- Born: 15 September 1938
- Died: February 2009 (aged 70)
- Monuments: Shinobu M. Poll Memorial Center
- Citizenship: Federated State of Micronesia
- Occupations: Nurse; community activist
- Employer: Chuuk State Hospital
- Organization: Chuuk Women's Council
- Children: Christina Stinnett

= Shinobu M. Poll =

Chuukese nurse and women's rights activist

Shinobu Mailo Poll (15 September 1938 - February 2009) was a Chuukese nurse and women's rights activist, who was President of Chuuk Women's Council (CWC) in the Federated States of Micronesia from 1997 to 2009.

== Biography ==
Poll was born on 15 September 1938 and attended Moen Elementary School, followed by Truk District Intermediate School from 1950 to 1953. She then went on to study at the Pacific Islands Central School from 1953 to 1956, followed by the Trust Territory School of Nursing, which she graduated from in 1958. Working at Chuuk State Hospital, she travelled abroad to continue her training including courses at the University of Hawai'i in clinical nursing. From 1977 to 1979 Poll was involved with the Red Cross, acting as an advisor, as well as on disaster planning. In 1981 she participated in the World Health Organization's Epidemiological Surveillance training. She retired from nursing in 1996, having held the position of Chief Nurse.

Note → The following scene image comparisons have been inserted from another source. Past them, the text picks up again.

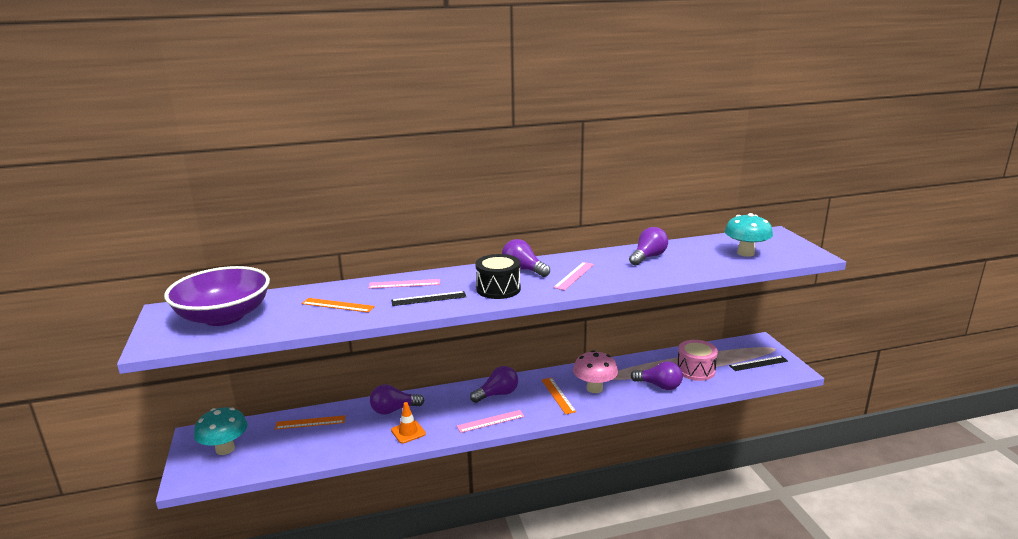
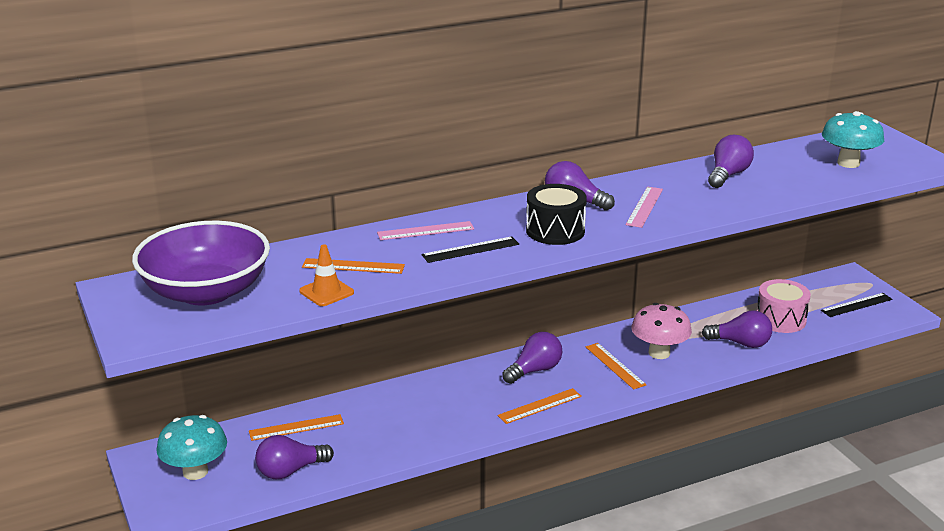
camera: 10 degrees left, 5 degrees up
(394, 410) = (403, 402): purple light bulb -> purple light bulb (290, 471)
(408, 432) = (436, 429): orange traffic cone -> orange traffic cone (326, 292)
(490, 421) = (540, 406): pink ruler -> orange ruler

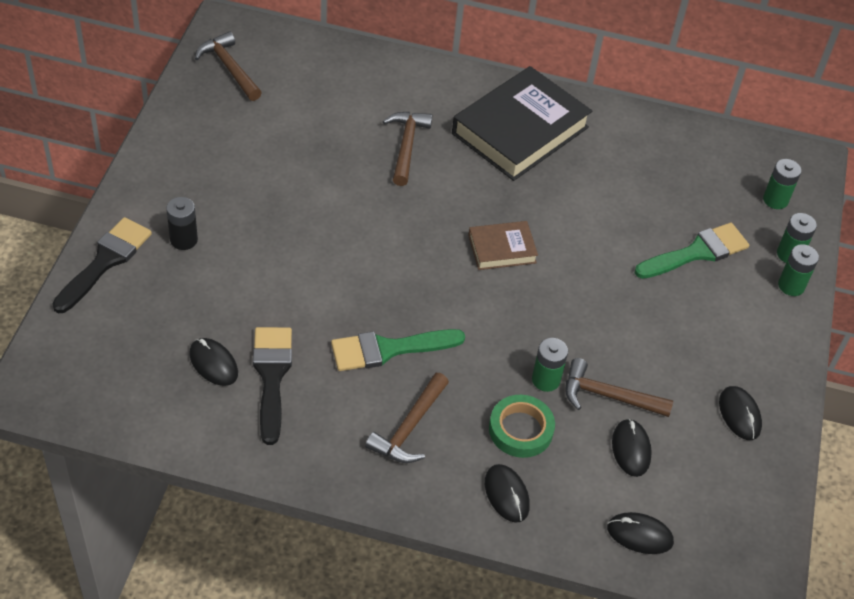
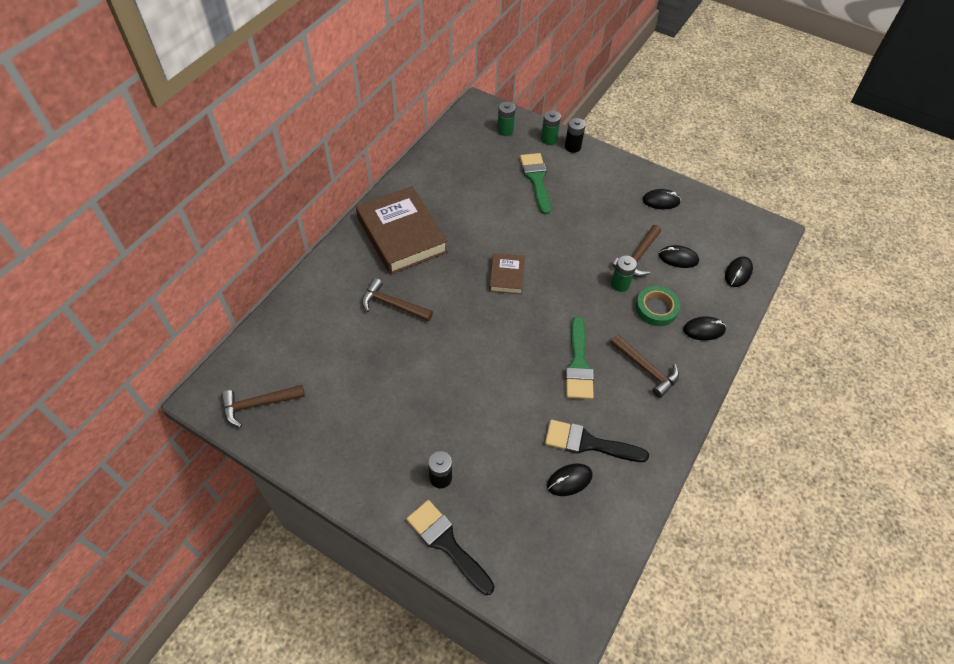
camera: 70 degrees left, 5 degrees up
(520, 130) = (402, 235): black book -> brown book
(791, 286) = (572, 147): green battery -> black battery

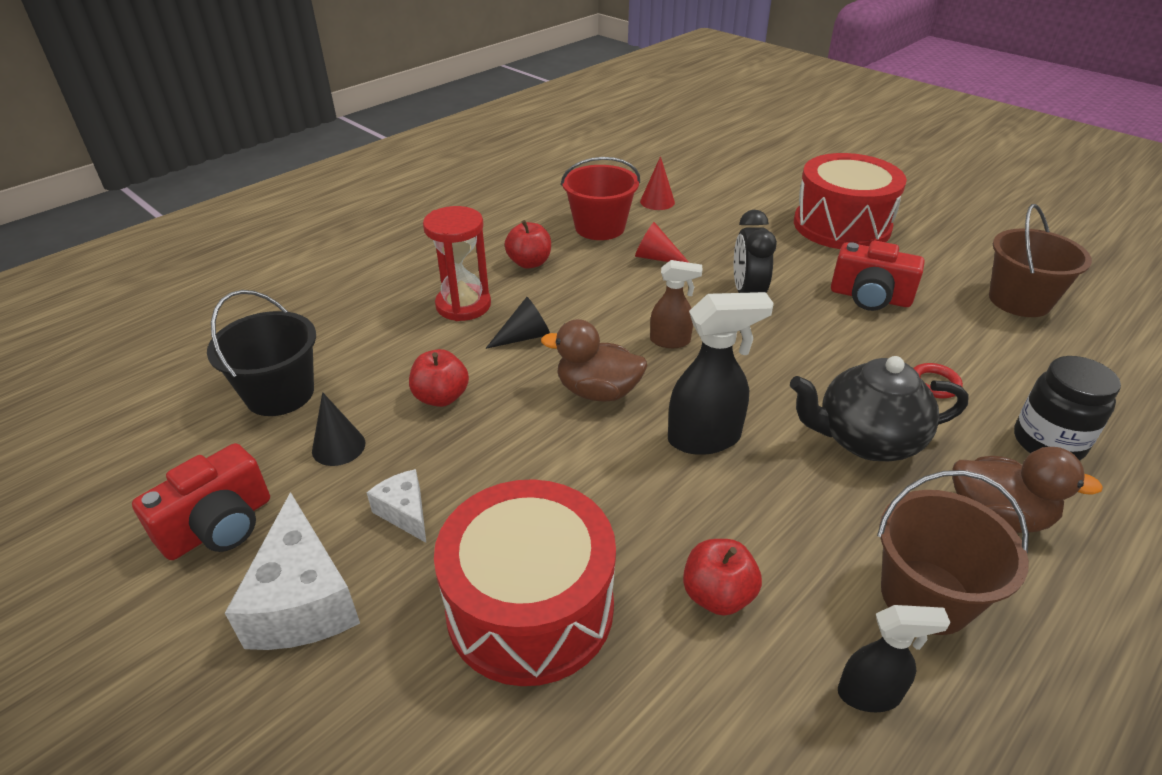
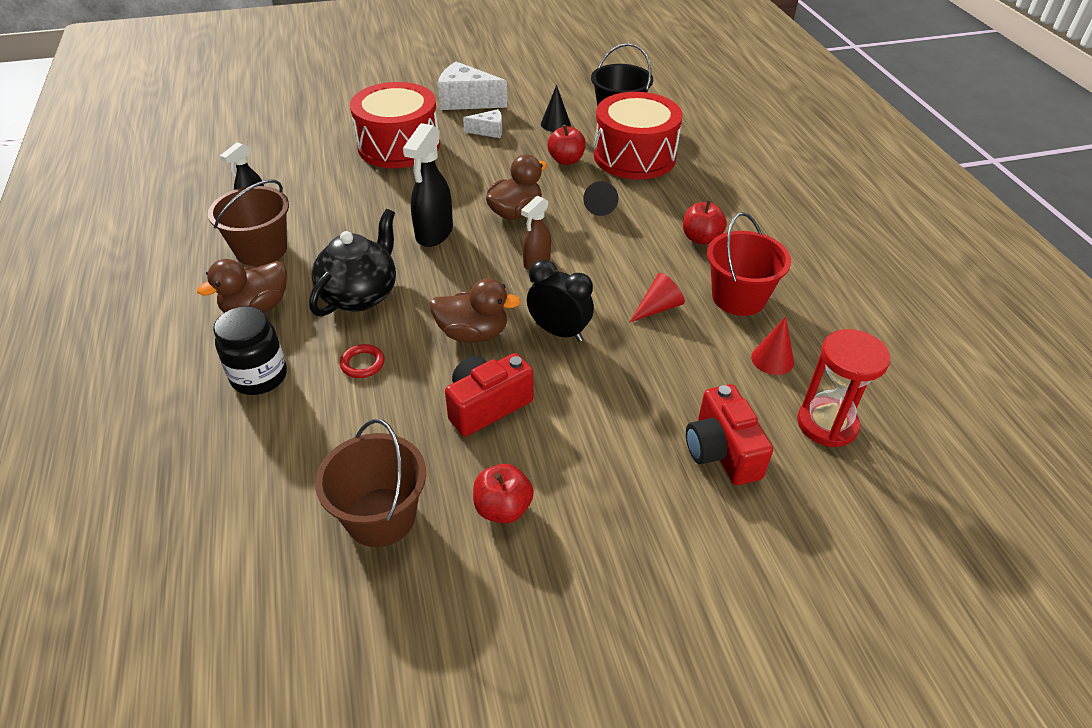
camera: 120 degrees right, 5 degrees up
(219, 526) = (531, 90): red camera -> red camera (721, 451)
(463, 305) = (661, 192): red hourglass -> red hourglass (827, 424)
(717, 595) = (342, 192): red apple -> red apple (503, 508)
(811, 337) = (473, 333): none -> brown duck
(841, 225) = (622, 479): red drum -> red drum (634, 156)

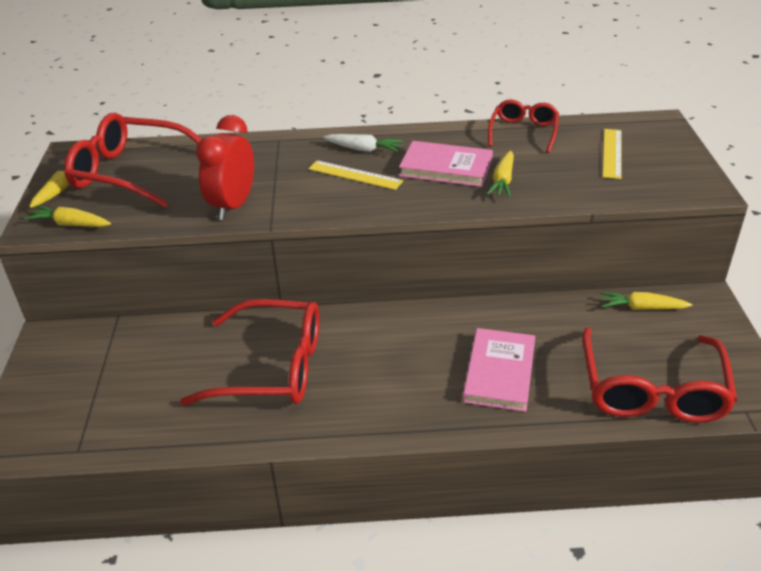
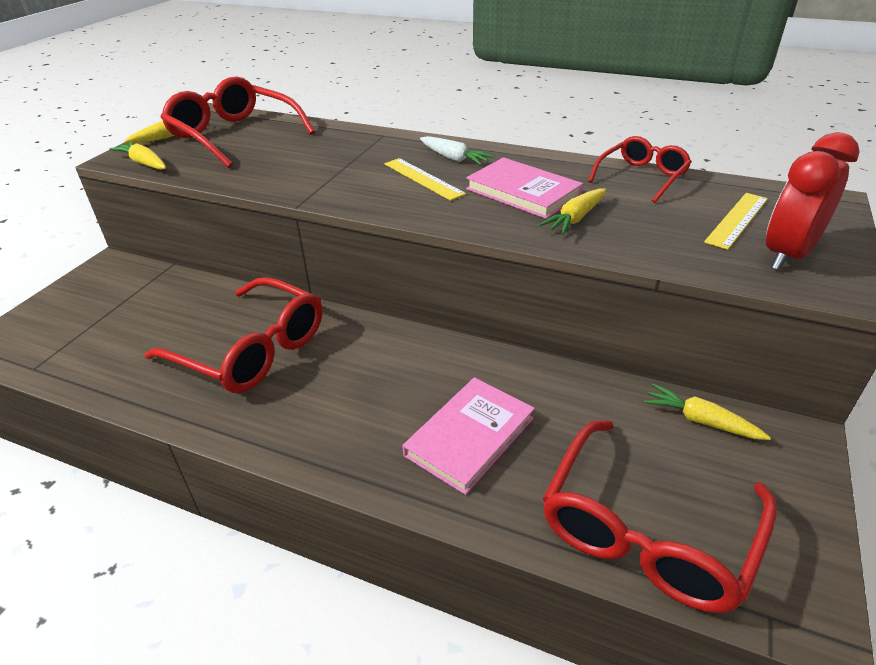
camera: 25 degrees right, 0 degrees up
(233, 206) = (285, 179): red clock -> red clock (787, 255)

In addition to her career in nursing, Poll was a community leader, who was involved in the foundation of several women's organisations, including the Trukese American Women's Association in 1960 and the Young Women's Association in Moen in 1963. She joined the Women's Christian Association of Moen in 1971 and became its president in 1975. Poll also a founding member of Chuuk Women's Council (CWC). She was President of the CWC from 1997 until her death in 2009. Under Poll's leadership the CWC expanded and raised its reputation in Chuuk State. She enabled a micro-grants programme to run, which gave women the opportunity to borrow money in order to begin small businesses. She also opened a handicraft shop, at the CWC's office and a market stall - this meant that women had a supportive location to sell their produce. As a former nurse, she recognised the importance of health education and ran programmes which focussed on diabetes and HIV/AIDs.

== Death and legacy ==
Poll died in February 2009 and her daughter Christina Stinnett became CWC President in 2010. In her will, Poll donated land to the CWC, on which was built a new headquarters for the CWC, named the Shinobu M. Poll Memorial Center. Located in Nepukos, on Weno, additional funding for the centre was donated by the government of Japan.